This Fall Season, the United Nations is in Fashion
Thein Sein, President of the Republic of the Union of Myanmar, addresses the 67th United Nations General Assembly meeting Sept. 27, 2012 at the United Nations in New York City. (Don Emmert/AFP/GettyImages)
It's an annual ritual, a rite of early fall in New York: The leadership of the world (yes, the world) descends on this city, more than 200 heads of government and their entourages in town for the 68th gathering of the United Nations General Assembly, here to collectively tackle the most pressing problems on the planet.
It’s a stirring thing, in principle at least. A small sliver of land near the United Nations teeming with prime ministers and foreign ministers, the air humming with talk of Millenium Development Goals and conflict resolution, the in-boxes of diplomats and journalists jammed with invitations. And that's before we even mention the Clinton Global Initiative, which sets up shop during the same time, a parallel world-saving universe just a mile away.
Unfortunately, over the years "UNGA," as it's known, has often been remembered more for the bombast and traffic snarls it produces, rather than the noble work that’s done in and around the assembly hall. Media attention has typically gone to the greatest hyperventilators — Moammar Qaddafi and Mahmoud Ahmadinejad, say — rather than to the softer, nobler voices. The speeches were often objectionable, and didn't always make sense, but they got the press.

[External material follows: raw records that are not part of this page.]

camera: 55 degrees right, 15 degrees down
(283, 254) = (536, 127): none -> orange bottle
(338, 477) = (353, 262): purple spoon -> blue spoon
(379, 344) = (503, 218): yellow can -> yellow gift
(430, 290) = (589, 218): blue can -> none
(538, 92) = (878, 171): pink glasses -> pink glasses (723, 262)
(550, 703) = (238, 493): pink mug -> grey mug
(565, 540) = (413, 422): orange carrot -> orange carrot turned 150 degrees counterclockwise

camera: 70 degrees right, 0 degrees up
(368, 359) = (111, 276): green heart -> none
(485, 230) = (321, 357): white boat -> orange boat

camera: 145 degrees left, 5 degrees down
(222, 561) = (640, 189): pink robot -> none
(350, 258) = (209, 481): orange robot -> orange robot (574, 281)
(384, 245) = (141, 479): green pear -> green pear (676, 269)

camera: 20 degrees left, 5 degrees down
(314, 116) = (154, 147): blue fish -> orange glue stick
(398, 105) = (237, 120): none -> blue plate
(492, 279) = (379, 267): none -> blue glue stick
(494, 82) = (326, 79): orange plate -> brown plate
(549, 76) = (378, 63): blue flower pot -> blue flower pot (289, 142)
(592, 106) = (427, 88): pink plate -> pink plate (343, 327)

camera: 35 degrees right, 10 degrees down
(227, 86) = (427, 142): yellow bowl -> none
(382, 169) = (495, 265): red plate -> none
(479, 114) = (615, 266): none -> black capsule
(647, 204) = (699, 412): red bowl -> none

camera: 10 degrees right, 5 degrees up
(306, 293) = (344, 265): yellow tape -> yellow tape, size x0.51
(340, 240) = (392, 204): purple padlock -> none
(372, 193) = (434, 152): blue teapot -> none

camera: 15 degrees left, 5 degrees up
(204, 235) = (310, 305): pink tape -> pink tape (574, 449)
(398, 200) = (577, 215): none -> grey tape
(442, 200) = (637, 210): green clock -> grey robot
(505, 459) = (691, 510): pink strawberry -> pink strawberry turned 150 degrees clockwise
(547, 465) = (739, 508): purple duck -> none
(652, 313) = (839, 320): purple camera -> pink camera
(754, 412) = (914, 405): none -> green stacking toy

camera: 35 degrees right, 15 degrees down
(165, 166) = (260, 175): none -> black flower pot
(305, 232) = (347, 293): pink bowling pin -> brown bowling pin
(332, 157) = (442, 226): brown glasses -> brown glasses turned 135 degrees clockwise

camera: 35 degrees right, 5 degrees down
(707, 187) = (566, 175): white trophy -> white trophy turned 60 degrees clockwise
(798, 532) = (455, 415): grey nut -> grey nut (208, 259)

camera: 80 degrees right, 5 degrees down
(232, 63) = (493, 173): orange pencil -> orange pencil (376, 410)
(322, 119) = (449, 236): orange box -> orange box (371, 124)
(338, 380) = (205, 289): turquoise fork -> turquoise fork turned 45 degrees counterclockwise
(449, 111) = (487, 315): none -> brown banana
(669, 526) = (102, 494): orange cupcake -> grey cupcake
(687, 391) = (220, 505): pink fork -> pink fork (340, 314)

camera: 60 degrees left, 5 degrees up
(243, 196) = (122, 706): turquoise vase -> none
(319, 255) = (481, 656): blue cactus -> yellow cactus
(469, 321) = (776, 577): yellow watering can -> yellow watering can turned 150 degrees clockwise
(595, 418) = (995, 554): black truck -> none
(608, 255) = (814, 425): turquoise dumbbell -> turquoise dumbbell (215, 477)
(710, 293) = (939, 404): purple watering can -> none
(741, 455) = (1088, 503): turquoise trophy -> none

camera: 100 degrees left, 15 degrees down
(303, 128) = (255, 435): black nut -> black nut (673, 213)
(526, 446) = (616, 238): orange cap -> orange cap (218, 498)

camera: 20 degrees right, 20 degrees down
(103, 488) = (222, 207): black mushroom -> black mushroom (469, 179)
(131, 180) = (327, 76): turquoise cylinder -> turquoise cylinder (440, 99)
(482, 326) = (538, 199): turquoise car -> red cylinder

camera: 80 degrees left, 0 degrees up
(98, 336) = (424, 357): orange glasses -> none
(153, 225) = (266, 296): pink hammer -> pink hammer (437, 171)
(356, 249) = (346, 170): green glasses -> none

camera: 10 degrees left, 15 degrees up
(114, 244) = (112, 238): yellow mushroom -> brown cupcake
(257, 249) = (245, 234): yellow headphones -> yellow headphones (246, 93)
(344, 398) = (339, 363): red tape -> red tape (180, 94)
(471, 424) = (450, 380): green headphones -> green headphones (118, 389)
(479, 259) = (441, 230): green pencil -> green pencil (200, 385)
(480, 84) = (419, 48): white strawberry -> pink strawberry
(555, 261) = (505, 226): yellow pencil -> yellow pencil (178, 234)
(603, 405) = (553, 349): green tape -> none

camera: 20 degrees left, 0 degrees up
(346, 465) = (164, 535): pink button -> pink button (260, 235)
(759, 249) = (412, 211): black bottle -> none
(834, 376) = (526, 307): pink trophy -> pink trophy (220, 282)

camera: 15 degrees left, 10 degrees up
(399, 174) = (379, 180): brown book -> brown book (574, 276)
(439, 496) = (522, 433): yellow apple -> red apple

Things are looking different this year, for two reasons. First — the paragons of bombast are absent, for the most part. Qaddafi is no longer with us, and Ahmadinejad is no longer in charge (more on his successor in a moment). Ahmadinejad’s departure from power has removed some of the most bizarre and eagerly-anticipated press events of UNGAs past — namely his breakfasts with leading journalists and his own General Assembly speeches, all with their How-low-will-he-go? quality. In Latin America, Hugo Chavez is gone, and Fidel Castro is alive but not well, and in any case it’s his brother who rules Cuba now.
The other, more important reason why UNGA 2013 is already a different case is that the U.N. itself sits — for the first time in a while — at the center of at least two of the critical global issues of the moment. The August use of chemical weapons in Syria has thrust U.N. inspectors and the Security Council into the midst of the Syrian war, even as Secretary-General Ban Ki-Moon bemoans the lack, to date, of U.N. resolve. While it was the U.S. and Russia that patched together the potential deal for Bashir Al-Assad to avoid intervention, there is no shortage of other countries in the conversation — from Syria’s neighbors to the Gulf nations, from the European Union to China, from Indonesia — heralded as a model of Muslim-majority democracy — to Egypt, Libya and Tunisia, all nursing variations on the Arab Spring hangover. A perfect moment, you might say, for a global gathering.
Then there’s Iran, and the new man in charge. With Ahmadinejad the UNGA conversation was often about whether any New York hotel would give him a room, or how large the protests might be; now, with newly-minted president Hassan Rouhani in town, it's, Will Obama shake his hand? There may never have been a moment as ripe with expectation for the U.S. and Iran since the revolution, three and a half decades ago. Handshake or no, there is enormous hope invested in the new president, or at least there is great interest in hearing Rouhani’s speech, and in testing whether the vastly more moderate language will translate into moderate action, and — we can dare to hope — something like real breakthroughs, on the nuclear question, the U.S.-Iran relationship, or even Syria, where Iran is a major player. We know this because of overwhelming demand for a place at an event we are hosting for President Rouhani Thursday. Certainly Rouhani's victory has added the spice of high expectation and excitement to the annual proceedings.
So the U.N. is “hot” again, as a journalist I know said the other day. And there was this tweet, from a U.N. official: “1,000 journos accredited!” he wrote, using the shorthand for “journalists.” This year, you can certainly see why.